De Biesbosch wordt in de wintermaanden overgenomen door wel tienduizenden vogels. Eenden, nonnetjes, brilduikers en kuifeenden: het is een divers gezelschap. Niet iedere vogel van dit gezelschap is even gediend van boten, sporters of andere recreanten. Sommige beestjes zijn heel verstoringsgevoelig vertelt de boswachter: “Die vogels vliegen bij 300 a 400 meter al de lucht in.”
Het wegvliegen voor boten en watersporters kan een negatief effect hebben op de vogels. “Je moet je voorstellen dat zo’n vogel bij 300 a 400 meter de lucht in vliegt en dan verderop landt en dan komt er opnieuw een boot langs en moet de vogel weer opvliegen”, deze vicieuze cirkel blijft dan doorgaan voor de vogel legt Harm Blom uit.
Met de dood als gevolg
Het wegvliegen en landen kost ontzettend veel energie. Uit onderzoek is gebleken dat vogels in zo’n situatie tussen een half uur en driekwartier aan het vliegen zijn binnen een uur tijd. De energie die de vogel zou moeten steken in het overwinteren en het rusten wordt dan gestoken in het rondvliegen. “De rust, die de vogels nodig hebben, verandert dan in onrust. Vogels verlaten dan de Biesbosch en daar is het natuurgebied niet voor bedoeld”, zegt de boswachter.
Voor een mens is een avondje minder slaap misschien niet het einde van de wereld. Voor vogels daarentegen zijn de gevolgen een stuk serieuzer. Het kan het verschil maken tussen het leven en de dood. “Geen rust? De vogels vallen dan af. Ze kunnen winters zelfs niet overleven”, vertelt Harm Blom.
Rondje om
Des te belangrijker is het om de rust in de Biesbosch te bewaren. “. De Biesbosch sluit daarom al jarenlang gebieden af voor boten en watersporters”, zegt de boswachter. Er zijn geen nieuwe gebieden afgesloten, maar door de grote stroom aan vogels die de Biesbosch in vliegen vraagt de boswachter wel extra aandacht voor de rustgebieden. “ Zie je grote concentraties vogels liggen op het water, probeer daar even omheen te varen”, geeft Blom mee als tip.

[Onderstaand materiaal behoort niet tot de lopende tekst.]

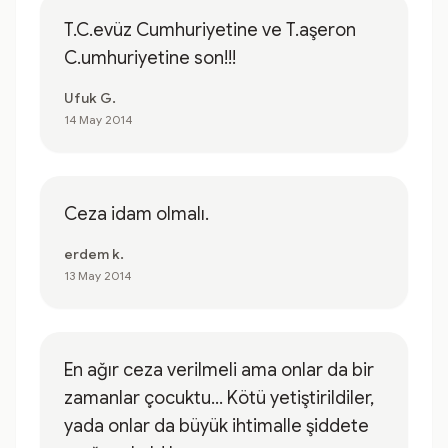
T.C.evüz Cumhuriyetine ve T.aşeron
C.umhuriyetine son!!!
Ufuk G.
14 May 2014
Ceza idam olmalı.
erdem k.
13 May 2014
En ağır ceza verilmeli ama onlar da bir
zamanlar çocuktu... Kötü yetiştirildiler,
yada onlar da büyük ihtimalle şiddete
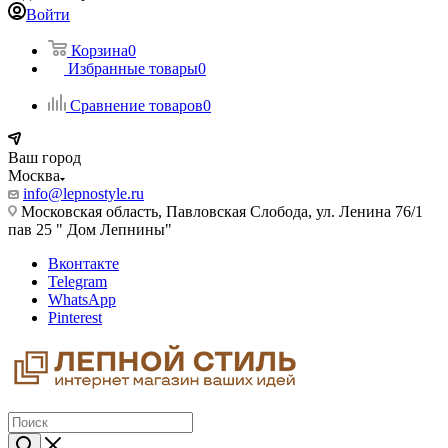
Войти
Корзина
0
Избранные товары
0
Сравнение товаров
0
Ваш город
Москва
info@lepnostyle.ru
Московская область, Павловская Слобода, ул. Ленина 76/1
пав 25 " Дом Лепнины"
Вконтакте
Telegram
WhatsApp
Pinterest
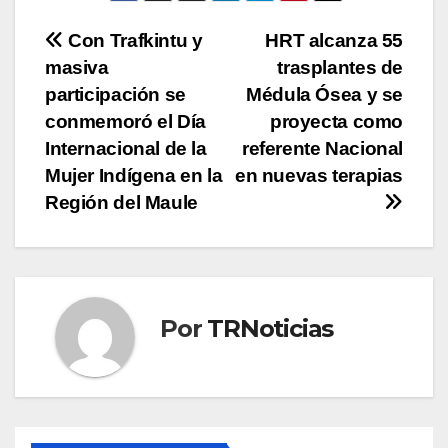
Navegación
Con Trafkintu y
HRT alcanza 55
masiva
trasplantes de
de
participación se
Médula Ósea y se
entradas
conmemoró el Día
proyecta como
Internacional de la
referente Nacional
Mujer Indígena en la
en nuevas terapias
Región del Maule
Por
TRNoticias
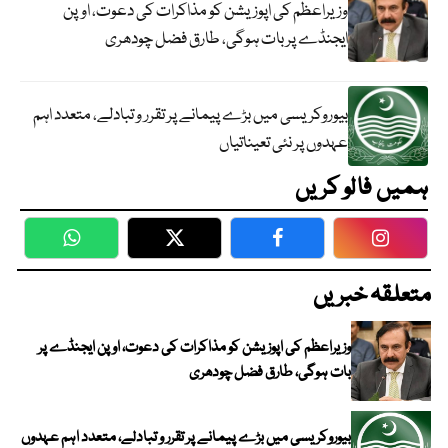
وزیراعظم کی اپوزیشن کو مذاکرات کی دعوت، اوپن
ایجنڈے پر بات ہوگی، طارق فضل چودھری
بیوروکریسی میں بڑے پیمانے پر تقرر و تبادلے، متعدد اہم
عہدوں پر نئی تعیناتیاں
ہمیں فالو کریں
WhatsApp
Twitter
Facebook
Faceboo
متعلقہ خبریں
وزیراعظم کی اپوزیشن کو مذاکرات کی دعوت، اوپن ایجنڈے پر
بات ہوگی، طارق فضل چودھری
بیوروکریسی میں بڑے پیمانے پر تقرر و تبادلے، متعدد اہم عہدوں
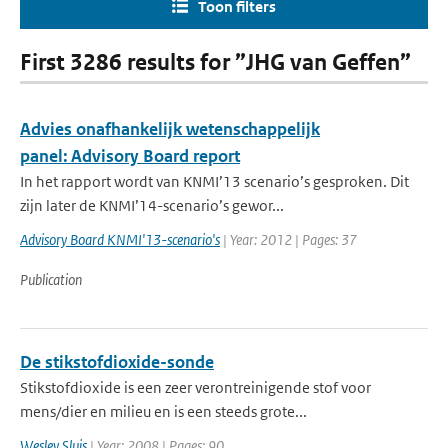
Toon filters
First 3286 results for ”JHG van Geffen”
Advies onafhankelijk wetenschappelijk
panel: Advisory Board report
In het rapport wordt van KNMI’13 scenario’s gesproken. Dit
zijn later de KNMI’14-scenario’s gewor...
Advisory Board KNMI'13-scenario's
| Year: 2012 | Pages: 37
Publication
De stikstofdioxide-sonde
Stikstofdioxide is een zeer verontreinigende stof voor
mens/dier en milieu en is een steeds grote...
Wesley Sluis
| Year: 2008 | Pages: 90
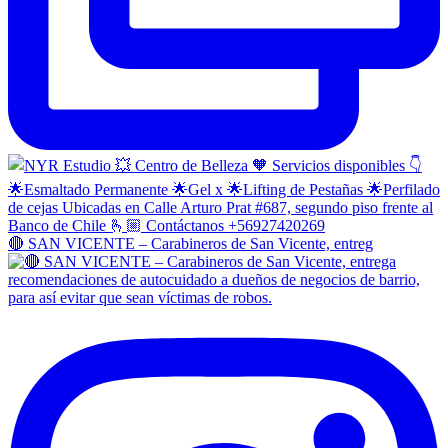
🔴 SAN VICENTE – Carabineros de San Vicente, entreg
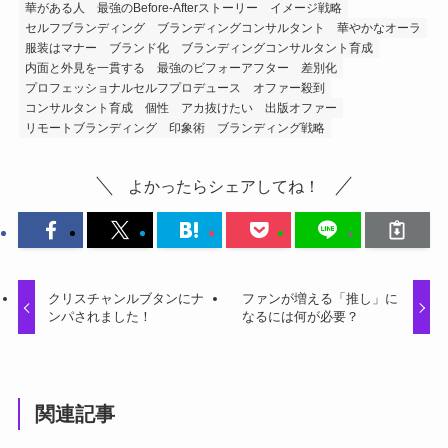
華がある人
最強のBefore-Afterストーリー
イメージ戦略
セルフブランディング
ブランディングコンサルタント
華やかなオーラ
服装はマナー
ブランド化
ブランディングコンサルタント育成
内面と外見を一貫する
最強のビフォーアフター
差別化
プロフェッショナルセルフプロデュース
オファー殺到
コンサルタント育成
個性
アカ抜けたい
出版オファー
リモートブランディング
印象術
ブランディング戦略
よかったらシェアしてね！
クリスチャンルブタンにナ
ファンが増える「推し」に
ンパされました！
なるには何が必要？
関連記事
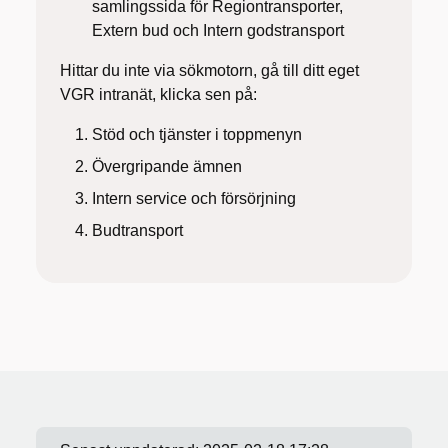
samlingssida för Regiontransporter,
Extern bud och Intern godstransport
Hittar du inte via sökmotorn, gå till ditt eget
VGR intranät, klicka sen på:
Stöd och tjänster i toppmenyn
Övergripande ämnen
Intern service och försörjning
Budtransport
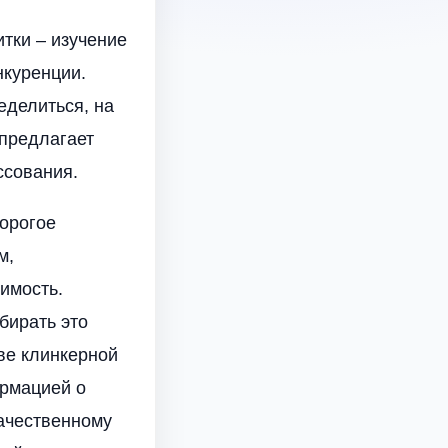
тки – изучение
нкуренции.
еделиться, на
 предлагает
ссования.
орогое
м,
имость.
бирать это
ве клинкерной
ормацией о
качественному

Wandelaars, vogelaars en andere natuurliefhebbers kunnen nog steeds genieten van het natuurgebied en alle vogels door op de toegestane paden te blijven lopen en door gebruik te maken van de aangewezen parkeerplaatsen en de musea. “Recreatie en natuur gaat in principe prima samen”, legt de bevlogen boswachter uit.